Make sure the fasteners used are made from stainless steel. MANY manufactures cut this corner save a few pennies but anything less than stainless steel will rust and stain your wood cutting board. Stainless steel fasteners do not rust and will not stain. They are also food safe. So double whammy! When in doubt, ask for stainless steel fasteners!
Handles or holes
Handles in your cutting board provide a great aesthetic for your kitchen utensil. These are popular in the design if you plan on keeping your cutting board out on display.
Handles can also help with movement around the kitchen. Handles and holes are a really fun part of the wood cutting board design. A 2” hole is the best, in my expertise.
A popular trend in the last several years has been the introduction of handles built into the board itself. Routed handles are an excellent improvement in the build and design of wood cutting boards.
Some handles are built by routing a slot along one face of the cutting board in order to slip your fingers underneath and lift the wood cutting board. Some handles are built by routing a groove into the side of the board along the length.
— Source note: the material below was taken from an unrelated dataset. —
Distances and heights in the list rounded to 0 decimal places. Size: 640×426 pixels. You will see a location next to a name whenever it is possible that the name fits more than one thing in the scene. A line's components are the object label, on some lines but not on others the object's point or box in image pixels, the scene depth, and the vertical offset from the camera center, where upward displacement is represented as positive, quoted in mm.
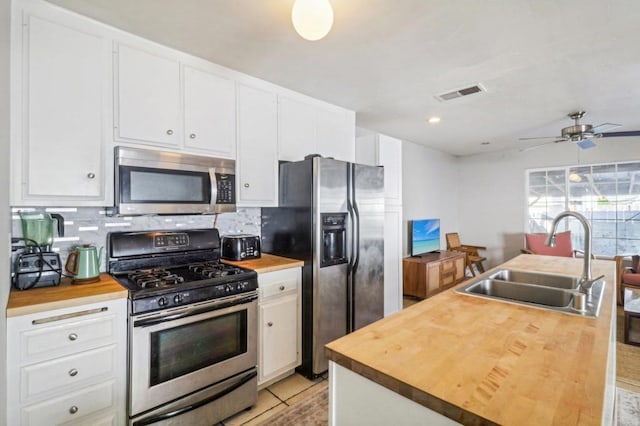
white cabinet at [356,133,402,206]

As seen in this classic example of routed handles, the handles run the full length and width of the wood cutting board. There are no fasteners or special things to come loose with a feature this well thought out.
And the final and most often overlooked feature is the juice groove!
Juice grooves are routed into the outside edge of the cutting board to catch the liquids from chopping. They can be really helpful for containing a mess and keeping things in order while you chop!
And the final design feature is MONOGRAMMING!
If you are giving your cutting board as a gift, making the board unique and totally custom has to come with this design! There are many options available with fonts. And you can even monogram a company logo for corporate gifts! The possibilities are endless with monogramming.
Monogrammed wood cutting boards are special as wedding gifts and anniversary presents. Consider adding that special date along with the initials to really stand out and have the best gift in the crowd!